Marine honors his dying dog with touching final ride
The send off he chose was perfect. ❤️
When it was time for military dog Cena to leave this world, he did so in a manner that was fit for a king.
The 10-year-old dog, who served three tours in Afghanistan, was given a send-off ceremony at the USS LST 933 Museum in Muskegon, Michigan attended by more than 100 people, 30 Jeeps, and 30 motorcycles with about 35 American flags flown in his honor.
When Cena was diagnosed with terminal bone cancer, Lance Cpl. Jeff DeYoung wanted to make sure his send-off was special.
DeYoung was paired with the bomb-sniffing dog during Young’s 9-month stay in Afghanistan.
Their friendship remained strong when they were separated for four years after Cena returned to the U.S.
When Cena returned, he served as DeYoung’s service dog helping the then 27-year-old retired Marine to deal with his post-traumatic stress disorder.
“My whole adult life I’ve had Cena. When I was 19 overseas learning how to be responsible, I had Cena,” DeYoung told NBC’s Nightly News.
“And now I’m 27 and I’m having to say goodbye to one of the biggest pieces of my life,” “This dog saved my life.
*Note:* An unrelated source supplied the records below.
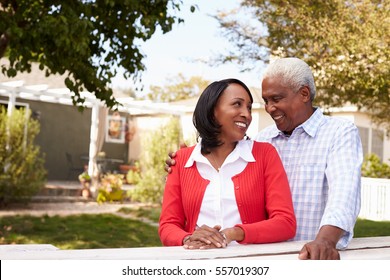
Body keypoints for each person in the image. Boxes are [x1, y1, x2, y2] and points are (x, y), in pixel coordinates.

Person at [165, 58, 363, 259]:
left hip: (316, 253)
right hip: (268, 254)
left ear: (304, 94)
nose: (269, 108)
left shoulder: (339, 133)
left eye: (276, 99)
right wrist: (185, 163)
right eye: (266, 101)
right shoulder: (263, 138)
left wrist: (325, 241)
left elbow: (343, 195)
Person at [159, 78, 296, 249]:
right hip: (196, 263)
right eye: (237, 104)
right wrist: (189, 238)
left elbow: (285, 223)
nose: (246, 114)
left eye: (249, 107)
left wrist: (232, 234)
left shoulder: (265, 155)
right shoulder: (181, 160)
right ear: (212, 110)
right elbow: (168, 225)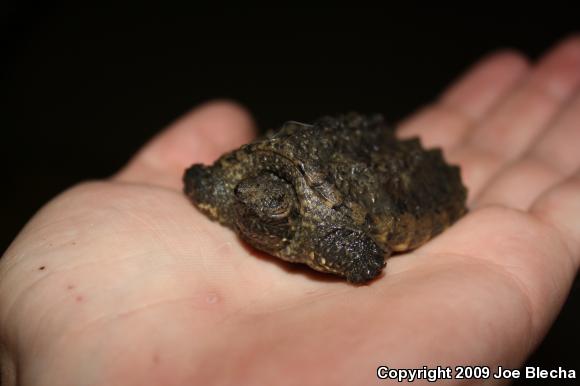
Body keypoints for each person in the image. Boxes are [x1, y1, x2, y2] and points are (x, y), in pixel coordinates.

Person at [1, 35, 579, 385]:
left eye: (272, 219)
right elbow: (202, 178)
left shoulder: (326, 227)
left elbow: (365, 257)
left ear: (293, 219)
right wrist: (222, 187)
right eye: (249, 209)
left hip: (383, 171)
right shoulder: (235, 189)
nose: (254, 221)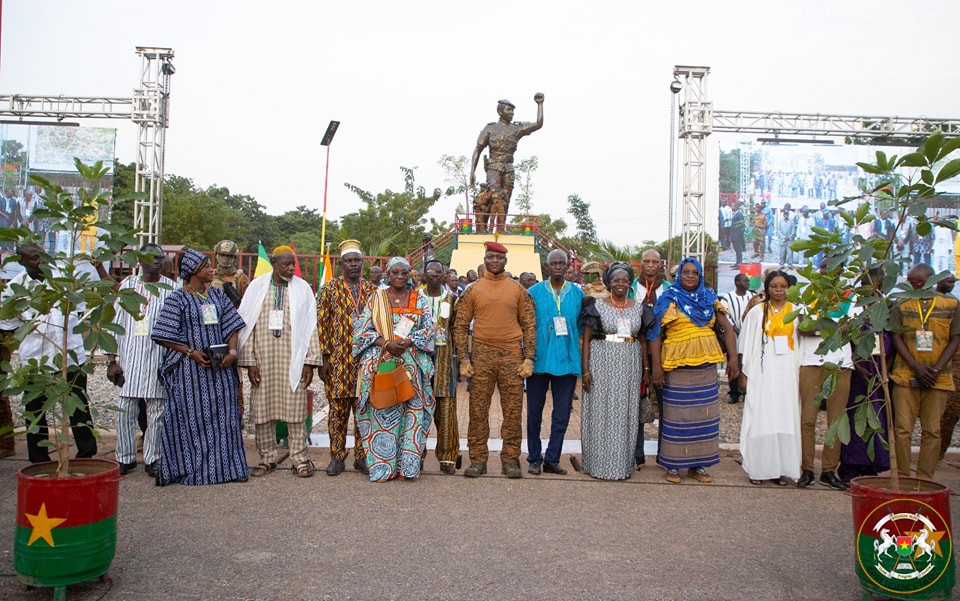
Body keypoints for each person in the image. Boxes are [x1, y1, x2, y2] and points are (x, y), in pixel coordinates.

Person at [151, 248, 248, 485]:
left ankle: (227, 469)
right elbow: (163, 334)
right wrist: (190, 352)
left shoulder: (217, 295)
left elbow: (233, 325)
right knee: (192, 419)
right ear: (192, 271)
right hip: (190, 371)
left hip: (220, 369)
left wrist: (233, 352)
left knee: (224, 418)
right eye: (205, 266)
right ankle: (195, 468)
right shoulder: (178, 299)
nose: (211, 269)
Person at [0, 243, 98, 463]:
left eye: (43, 256)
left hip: (70, 356)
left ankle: (86, 454)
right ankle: (39, 460)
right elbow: (8, 325)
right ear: (21, 262)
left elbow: (80, 310)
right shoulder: (15, 291)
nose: (41, 261)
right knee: (35, 410)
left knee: (77, 406)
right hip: (36, 361)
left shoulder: (67, 283)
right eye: (34, 258)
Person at [648, 257, 738, 484]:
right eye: (685, 272)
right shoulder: (670, 298)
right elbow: (655, 334)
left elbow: (727, 329)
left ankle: (698, 465)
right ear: (679, 276)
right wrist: (656, 367)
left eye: (694, 273)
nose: (690, 276)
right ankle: (673, 464)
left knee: (704, 416)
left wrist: (734, 358)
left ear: (700, 276)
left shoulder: (709, 298)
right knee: (677, 417)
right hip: (677, 368)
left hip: (705, 368)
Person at [453, 240, 536, 478]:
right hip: (481, 354)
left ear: (506, 261)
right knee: (478, 410)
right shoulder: (473, 289)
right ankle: (478, 460)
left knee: (512, 410)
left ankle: (511, 459)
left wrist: (529, 357)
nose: (495, 261)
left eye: (499, 258)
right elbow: (460, 325)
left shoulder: (519, 290)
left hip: (512, 354)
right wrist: (463, 360)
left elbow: (530, 325)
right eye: (491, 257)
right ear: (485, 259)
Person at [237, 246, 322, 479]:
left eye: (293, 264)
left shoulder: (302, 289)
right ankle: (267, 458)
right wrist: (250, 362)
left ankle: (299, 459)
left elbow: (311, 326)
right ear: (274, 263)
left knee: (295, 411)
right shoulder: (256, 287)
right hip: (263, 361)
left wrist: (308, 362)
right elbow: (247, 324)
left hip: (292, 361)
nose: (291, 269)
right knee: (263, 412)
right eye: (286, 265)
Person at [353, 257, 436, 481]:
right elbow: (361, 330)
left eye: (404, 272)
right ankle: (383, 467)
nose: (399, 276)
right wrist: (386, 343)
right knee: (383, 410)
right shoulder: (376, 298)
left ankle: (407, 468)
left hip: (412, 363)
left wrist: (409, 341)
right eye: (395, 272)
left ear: (410, 274)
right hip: (383, 361)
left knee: (413, 413)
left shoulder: (420, 299)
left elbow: (430, 328)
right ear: (387, 275)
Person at [106, 243, 175, 477]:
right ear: (140, 260)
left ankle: (153, 458)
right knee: (124, 409)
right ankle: (124, 458)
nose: (156, 261)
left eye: (160, 257)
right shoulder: (128, 287)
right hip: (130, 359)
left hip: (159, 359)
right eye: (151, 257)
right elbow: (115, 324)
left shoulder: (172, 290)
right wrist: (110, 360)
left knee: (157, 412)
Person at [889, 263, 960, 480]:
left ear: (931, 281)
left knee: (932, 431)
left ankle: (924, 478)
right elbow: (896, 337)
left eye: (918, 283)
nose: (913, 286)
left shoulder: (951, 304)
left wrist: (937, 368)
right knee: (902, 430)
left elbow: (955, 338)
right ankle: (902, 476)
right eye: (910, 283)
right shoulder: (901, 302)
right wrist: (917, 367)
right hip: (905, 375)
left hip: (939, 377)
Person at [580, 262, 650, 480]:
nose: (620, 284)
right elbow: (587, 340)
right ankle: (597, 464)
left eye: (624, 280)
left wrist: (646, 369)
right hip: (601, 362)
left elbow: (643, 340)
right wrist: (585, 370)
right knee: (600, 411)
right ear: (608, 282)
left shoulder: (638, 308)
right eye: (616, 280)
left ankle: (621, 465)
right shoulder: (596, 306)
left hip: (629, 364)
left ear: (630, 283)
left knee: (625, 412)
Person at [317, 239, 376, 475]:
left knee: (364, 409)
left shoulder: (372, 291)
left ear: (363, 263)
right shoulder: (330, 289)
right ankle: (337, 457)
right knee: (337, 411)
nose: (353, 265)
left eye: (357, 261)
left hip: (365, 360)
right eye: (349, 261)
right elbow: (320, 324)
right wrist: (324, 358)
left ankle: (362, 456)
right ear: (341, 264)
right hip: (338, 361)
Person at [738, 270, 802, 485]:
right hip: (763, 370)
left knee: (784, 417)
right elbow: (746, 344)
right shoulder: (758, 312)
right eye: (774, 286)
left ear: (788, 288)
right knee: (762, 416)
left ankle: (781, 469)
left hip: (787, 371)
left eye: (783, 286)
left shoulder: (796, 311)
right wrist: (744, 373)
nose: (778, 290)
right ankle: (759, 468)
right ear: (767, 287)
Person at [526, 250, 584, 475]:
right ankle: (533, 458)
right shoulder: (533, 292)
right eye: (554, 263)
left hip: (567, 360)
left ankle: (552, 459)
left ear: (567, 266)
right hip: (540, 359)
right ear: (547, 266)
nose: (558, 267)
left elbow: (579, 324)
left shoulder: (577, 293)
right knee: (534, 413)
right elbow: (526, 322)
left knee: (561, 414)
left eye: (562, 263)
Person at [796, 261, 853, 490]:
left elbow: (850, 328)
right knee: (807, 420)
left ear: (840, 272)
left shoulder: (850, 296)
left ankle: (829, 471)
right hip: (810, 362)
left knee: (836, 420)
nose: (825, 273)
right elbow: (802, 328)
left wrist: (818, 326)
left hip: (841, 364)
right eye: (822, 269)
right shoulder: (809, 295)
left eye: (830, 269)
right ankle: (807, 469)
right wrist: (830, 327)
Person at [470, 94, 544, 219]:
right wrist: (472, 171)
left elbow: (538, 123)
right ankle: (485, 226)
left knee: (506, 199)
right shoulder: (490, 128)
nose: (512, 113)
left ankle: (501, 228)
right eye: (508, 110)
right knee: (494, 196)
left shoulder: (517, 129)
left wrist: (540, 104)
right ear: (500, 111)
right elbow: (477, 149)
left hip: (509, 168)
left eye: (513, 110)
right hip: (493, 168)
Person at [629, 248, 668, 467]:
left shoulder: (670, 289)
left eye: (655, 261)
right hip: (636, 349)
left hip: (665, 350)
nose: (651, 265)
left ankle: (666, 453)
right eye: (647, 261)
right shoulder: (631, 288)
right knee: (638, 402)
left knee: (666, 404)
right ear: (640, 264)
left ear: (661, 264)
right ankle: (637, 454)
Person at [422, 259, 460, 473]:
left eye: (438, 273)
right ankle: (416, 454)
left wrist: (462, 358)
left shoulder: (452, 299)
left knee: (446, 408)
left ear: (444, 276)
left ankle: (447, 457)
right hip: (419, 359)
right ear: (424, 275)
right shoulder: (416, 298)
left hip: (445, 359)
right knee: (418, 408)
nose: (434, 275)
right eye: (430, 272)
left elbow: (457, 329)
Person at [720, 274, 755, 404]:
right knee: (733, 362)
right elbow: (725, 316)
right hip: (734, 337)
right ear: (737, 282)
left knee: (749, 363)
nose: (748, 283)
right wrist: (736, 329)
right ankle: (734, 392)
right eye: (745, 281)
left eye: (748, 281)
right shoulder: (727, 298)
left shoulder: (752, 297)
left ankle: (747, 392)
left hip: (750, 337)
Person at [940, 274, 960, 458]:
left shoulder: (954, 303)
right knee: (946, 418)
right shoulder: (950, 305)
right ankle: (937, 455)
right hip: (950, 372)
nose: (952, 285)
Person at [210, 239, 249, 308]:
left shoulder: (241, 278)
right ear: (216, 255)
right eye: (222, 255)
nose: (225, 258)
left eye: (229, 256)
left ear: (234, 257)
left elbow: (247, 303)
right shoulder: (209, 276)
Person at [729, 202, 746, 268]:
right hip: (733, 234)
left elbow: (742, 225)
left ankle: (739, 263)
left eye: (732, 206)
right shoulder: (735, 214)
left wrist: (740, 235)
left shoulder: (739, 214)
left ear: (736, 207)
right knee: (736, 249)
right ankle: (737, 262)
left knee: (738, 249)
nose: (731, 207)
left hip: (737, 235)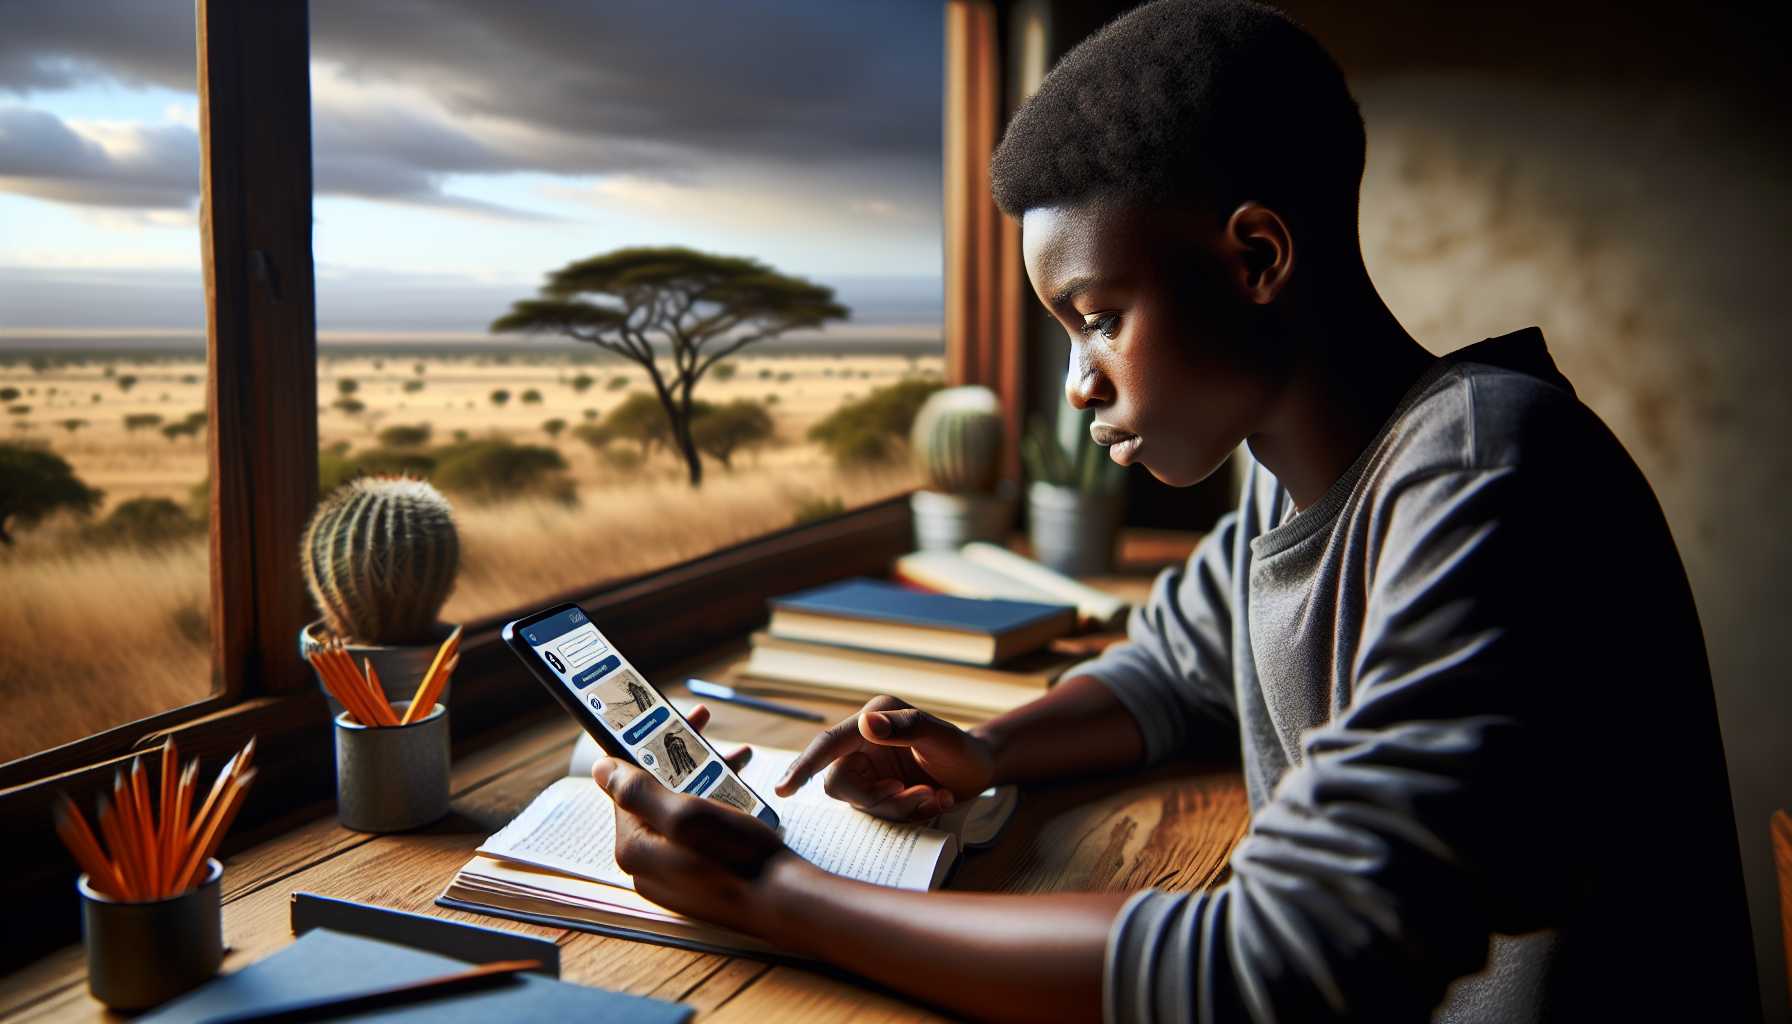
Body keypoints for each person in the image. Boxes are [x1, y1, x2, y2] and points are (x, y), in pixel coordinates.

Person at [588, 1, 1759, 1019]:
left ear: (1255, 257)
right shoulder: (1287, 477)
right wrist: (986, 751)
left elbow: (1279, 963)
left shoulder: (1485, 474)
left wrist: (780, 897)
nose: (1077, 381)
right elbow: (1174, 675)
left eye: (1097, 315)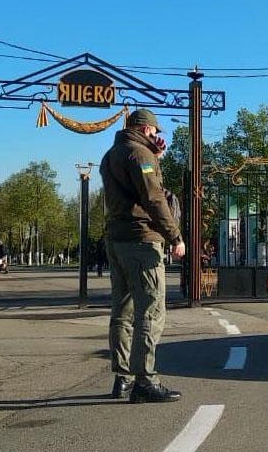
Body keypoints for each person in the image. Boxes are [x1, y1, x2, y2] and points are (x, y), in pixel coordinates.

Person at [100, 108, 186, 403]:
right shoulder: (140, 154)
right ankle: (145, 381)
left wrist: (155, 157)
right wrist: (175, 236)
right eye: (154, 131)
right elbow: (153, 197)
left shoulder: (111, 154)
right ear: (145, 129)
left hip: (117, 239)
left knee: (121, 313)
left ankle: (122, 378)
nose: (156, 135)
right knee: (150, 311)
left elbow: (131, 190)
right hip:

I trust him more than I trust most human beings.”
So, Cena’s goodbye ceremony had to be special.
When DeYoung said that he wanted to treat Cena to one last ride in a roofless Jean Wranger, members of the Patriot Guard Riders response team refused to let him go alone.
About 30 other Jeeps and 30 motorcycles joined the police-escorted caravan.
The event was also attended by the U.S. Marine Corps League, Michigan State Police, Muskegon County Sheriff’s Office, Muskegon City Police, Muskegon Fire Department, and officers from other departments including K-9 officer Rex.
Cena was paraded through waving crowds in the Jeep.
DeYoung wore his dress blues while Cena had his own homemade dress blues as some spoke kind words.
Those who wanted to meet Cena were allowed to pet him as he lay in a blue cloth wagon near the Jeep.
“Lord, it is with heavy hearts that we are sending another Marine to you today,” Chaplain Wesley Spyke of Muskegon County Veteran Affairs said during the ceremony, according to MLive.
After the ceremony, the family said their final goodbyes before boarding the ship where Taps was played as Cena was put to sleep.
DeYoung said that during their time at war together, he carried Cena across rivers while Cena kept him warm on cold nights.
DeYoung even shielded Cena from Taliban gunfire. And when DeYoung lost seven of his friends to war within three weeks, it was Cena who was there to comfort him.
While words can’t really describe how much DeYoung will miss Cena, he says it will mostly be the little things.
“The goofy look he gets on his face when you open a potato chip bag. Whenever I grab his vest off the peg and he gets up and he says, ‘Where we going today?’ Just him, it’s gonna be tough,” DeYoung told TODAY.